The Opens Women's 100m and 200m preliminaries also sourced considerable talent from the famous city of Brisbane, delivering two Tigers hungry for glory, and self actualisation into the electric atmosphere of Sydney. Sophie Winter, with a swagger in her step, and her eyes alight with inspiration, knew the time had come for action. Sophie ran with the highest caliber of conviction, letting the world know that "winter had finally arrived," with a time of 13.03 in the 100m, and 26.59 in the 200m. I made that tag line, and it definitely does not come from a famous HBO show called Game of Thonres. Congratulations for a great effort this season Sophie. Everyone is very excited to see you killing it later in the year.

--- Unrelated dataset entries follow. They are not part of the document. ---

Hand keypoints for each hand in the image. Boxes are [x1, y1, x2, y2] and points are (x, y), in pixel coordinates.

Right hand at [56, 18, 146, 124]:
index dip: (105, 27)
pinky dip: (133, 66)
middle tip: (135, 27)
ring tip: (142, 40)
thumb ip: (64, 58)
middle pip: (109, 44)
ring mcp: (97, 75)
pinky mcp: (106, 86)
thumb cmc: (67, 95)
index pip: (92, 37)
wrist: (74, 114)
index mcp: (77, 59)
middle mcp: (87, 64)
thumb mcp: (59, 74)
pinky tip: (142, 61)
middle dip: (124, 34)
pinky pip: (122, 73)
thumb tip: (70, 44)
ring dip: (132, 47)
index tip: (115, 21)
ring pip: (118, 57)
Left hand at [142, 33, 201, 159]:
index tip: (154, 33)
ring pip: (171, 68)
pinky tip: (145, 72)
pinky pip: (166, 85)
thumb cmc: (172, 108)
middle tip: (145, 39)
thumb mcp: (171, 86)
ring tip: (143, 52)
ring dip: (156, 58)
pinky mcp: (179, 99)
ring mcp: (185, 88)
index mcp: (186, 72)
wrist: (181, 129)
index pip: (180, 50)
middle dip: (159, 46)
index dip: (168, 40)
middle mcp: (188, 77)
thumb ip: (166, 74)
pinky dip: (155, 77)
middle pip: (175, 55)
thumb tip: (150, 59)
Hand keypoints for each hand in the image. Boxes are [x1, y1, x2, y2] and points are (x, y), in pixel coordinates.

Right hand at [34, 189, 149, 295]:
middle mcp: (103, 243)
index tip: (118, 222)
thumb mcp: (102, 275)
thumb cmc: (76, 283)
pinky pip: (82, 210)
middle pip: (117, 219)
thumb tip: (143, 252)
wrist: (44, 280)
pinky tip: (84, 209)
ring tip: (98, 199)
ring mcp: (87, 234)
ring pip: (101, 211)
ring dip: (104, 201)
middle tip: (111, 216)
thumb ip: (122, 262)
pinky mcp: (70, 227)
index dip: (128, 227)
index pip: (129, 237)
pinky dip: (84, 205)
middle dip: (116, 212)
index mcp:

Sophie caught soaring in her race,
Lily Richter also participated in the 100m and 200m. Lily put in a solid effort for her race, attacking the bend before streaking down the straight. If the track could be interviewed, I am sure it would say that it was enamoured by Lily's presence. Lily ran a time of 13.60 in the 100m and 28.38 in the 200m. Congratulations in participating at such a high standard of competition Lily. This is just the beginning of your legacy.
Sophie and Lily showing us that track field isn't just blood, sweat, and tears.
In the Open Women's 10, 000 metres, Kate Watson ran lap after lap. For those who are unaware, that is 25 laps of a standard 400 metre track. Yes, that is a lot of running. Anyone who performs this event should be immediately saluted for the extreme mental and physical fortitude they possess, and trust me, I did just that when I saw her results. Kate's training has truly payed off, with her tremendous Tiger spirit emboldening her to run a time of 38:57.01, to win the Bronze medal. Bravo Kate. You absolute legend. A medallion suits you.
Kate becoming very familiar with the Sydney Track.
Day 1 heralded some great contributions from the QUT Tigers but the excitement does not stop here. Day 2 promises for more excitement as our athletes exhibit the finest talent and sportsmanship you can imagine.
Always a please reporting. Yours truly, Daniel Jebb.